The same can be adjusted with set_threshold(), e.g. for more frequent scanning of 2-generation objects.
import gc gc.set_threshold(700, 10, 5)
Isolated reference loops
The existence of reference rings can make the above garbage collection mechanism very difficult. These reference loops may constitute some objects that are unusable, but have a reference count that is not zero.
a = [] b = [a] (b) del a del b
Above we first created two table objects and referenced each other to form a reference ring. After deleting the a and b references, these two objects can no longer be called from the program and are no longer useful. However, due to the existence of the reference ring, the reference count of these two objects have not been reduced to 0, and will not be garbage collected.
Isolated reference loops
To reclaim such a reference ring, Python replicates a reference count for each object, which can be notated as gc_ref. Assuming, for each object i, that count is gc_ref_i. Python iterates through all of object i. For each object j referenced by object i, the corresponding gc_ref_j is subtracted by one.

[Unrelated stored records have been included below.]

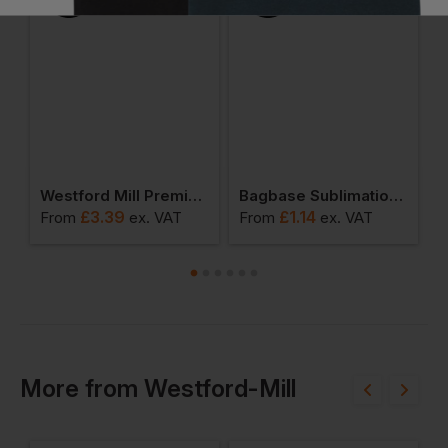
ll Promo Shoulder Tote
Westford Mill Premium Cotton Maxi Tote
Bagbase Sublimation 0.25l Stuff Bag
£
3.39
£
1.14
From
ex
. VAT
From
ex
. VAT
F
More
from
Westford-Mill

The result after traversal
At the end of the traversal, objects whose gc_ref is not 0, and objects referenced by those objects, as well as objects that continue to be referenced further downstream, need to be retained. The other objects are garbage collected.
summarize
Python, being a dynamically typed language, has a separation of objects and references. This is very different from the procedural oriented languages that were once available. In order to efficiently free memory, Python has built-in support for garbage collection.Python takes a relatively simple garbage collection mechanism, namely reference counting, and as a result needs to address the issue of isolated reference loops.
Python has both commonalities and special features with other languages. An understanding of this memory management mechanism is an important step in improving Python's performance.
This is the whole content of this article.